After work, John and Mary James, book sellers of Aldeburgh, Suffolk, often picnic on the beach with their young sons. John's office in their high street shop overlooks the sea, where he swims every morning from April to October. It's a world away from his former busy life as a property surveyor and Mary's stressful, gridlocked school run through Clapham, south London. .
The two bibliophiles (Mary devours novels, John spent many London lunchtimes poring over non-fiction in Hatchards, Piccadilly) owe this enviable lifestyle to a half-term holiday that never was. They'd booked a flat in Aldeburgh, but for John, pressure of work frustrated all attempts to get away until the weekend. Driving up without him on the Friday, Mary and the boys (Joseph, then three, and Theodore, 18 months) arrived frazzled and ruefully told their landlady that London life was feeling a bit dreary. .
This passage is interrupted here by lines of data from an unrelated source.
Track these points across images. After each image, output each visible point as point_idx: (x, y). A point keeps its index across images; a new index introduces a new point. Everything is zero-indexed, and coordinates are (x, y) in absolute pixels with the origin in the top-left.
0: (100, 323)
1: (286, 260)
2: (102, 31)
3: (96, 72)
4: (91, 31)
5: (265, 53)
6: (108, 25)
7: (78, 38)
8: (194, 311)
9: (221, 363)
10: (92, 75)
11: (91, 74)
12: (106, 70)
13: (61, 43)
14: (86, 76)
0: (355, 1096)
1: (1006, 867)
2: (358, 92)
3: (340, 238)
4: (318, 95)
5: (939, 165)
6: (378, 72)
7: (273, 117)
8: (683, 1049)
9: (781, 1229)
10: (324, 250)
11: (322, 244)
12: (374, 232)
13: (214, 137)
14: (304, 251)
"Why don't you move up here? The bookshop's for sale," said their holiday host. "I don't normally make quick decisions," says John, who followed on Saturday by train, "but this was one of those moments." They'd talked before of leaving London. Suddenly they realised that here was the chance to combine their passion for the printed word with a whole new way of life. A month later the couple had the Aldeburgh Bookshop under offer. .
That was three years ago and their move from London, says Mary, "felt right very quickly. We just closed our old front door and never looked back." .
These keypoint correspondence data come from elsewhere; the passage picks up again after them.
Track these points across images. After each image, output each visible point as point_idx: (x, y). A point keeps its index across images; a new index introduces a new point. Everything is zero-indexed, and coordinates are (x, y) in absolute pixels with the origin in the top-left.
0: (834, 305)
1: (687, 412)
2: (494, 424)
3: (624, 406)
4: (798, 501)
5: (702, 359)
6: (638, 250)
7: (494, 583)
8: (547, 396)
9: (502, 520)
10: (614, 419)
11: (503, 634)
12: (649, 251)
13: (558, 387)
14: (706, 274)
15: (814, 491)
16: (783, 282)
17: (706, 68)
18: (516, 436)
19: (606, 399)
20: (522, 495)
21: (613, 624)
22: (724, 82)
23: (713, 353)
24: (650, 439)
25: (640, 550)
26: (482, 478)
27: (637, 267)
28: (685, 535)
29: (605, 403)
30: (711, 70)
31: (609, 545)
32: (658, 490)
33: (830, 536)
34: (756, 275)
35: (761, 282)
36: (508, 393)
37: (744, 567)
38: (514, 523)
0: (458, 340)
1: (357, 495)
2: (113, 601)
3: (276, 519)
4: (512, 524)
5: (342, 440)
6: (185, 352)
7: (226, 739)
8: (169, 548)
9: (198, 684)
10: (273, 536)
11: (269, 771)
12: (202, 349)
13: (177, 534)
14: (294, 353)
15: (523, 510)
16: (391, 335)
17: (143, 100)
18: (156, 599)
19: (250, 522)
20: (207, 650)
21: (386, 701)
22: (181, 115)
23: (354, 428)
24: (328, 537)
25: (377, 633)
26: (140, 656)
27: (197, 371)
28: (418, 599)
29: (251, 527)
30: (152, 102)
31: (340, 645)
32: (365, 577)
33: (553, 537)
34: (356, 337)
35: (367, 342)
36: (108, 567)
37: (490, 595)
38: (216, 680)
The Jameses did their homework before leaping into literature: John looked into the business viability and accounting requirements, while Mary spent a day apiece shadowing proprietors of two independent book shops. "I watched what had to be done, from ordering and unpacking stock to dressing the window." .
The shop's turnover has virtually doubled since John and Mary took over and it's been shortlisted twice (by the British Book Awards) as the best independent in Britain.